The data
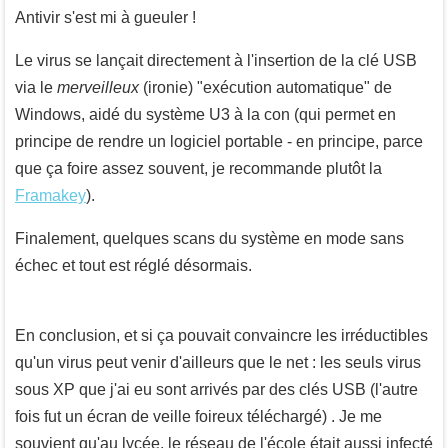
Antivir s'est mi à gueuler !
Le virus se lançait directement à l'insertion de la clé USB
via le
merveilleux
(ironie) "exécution automatique" de
Windows, aidé du système U3 à la con (qui permet en
principe de rendre un logiciel portable - en principe, parce
que ça foire assez souvent, je recommande plutôt la
Framakey
).
Finalement, quelques scans du système en mode sans
échec et tout est réglé désormais.
En conclusion, et si ça pouvait convaincre les irréductibles
qu'un virus peut venir d'ailleurs que le net : les seuls virus
sous XP que j'ai eu sont arrivés par des clés USB (l'autre
fois fut un écran de veille foireux téléchargé) . Je me
souvient qu'au lycée, le réseau de l'école était aussi infecté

Exercise brief
Count every line of the records that includes "système", and give that number with no other words.

Exercise response
2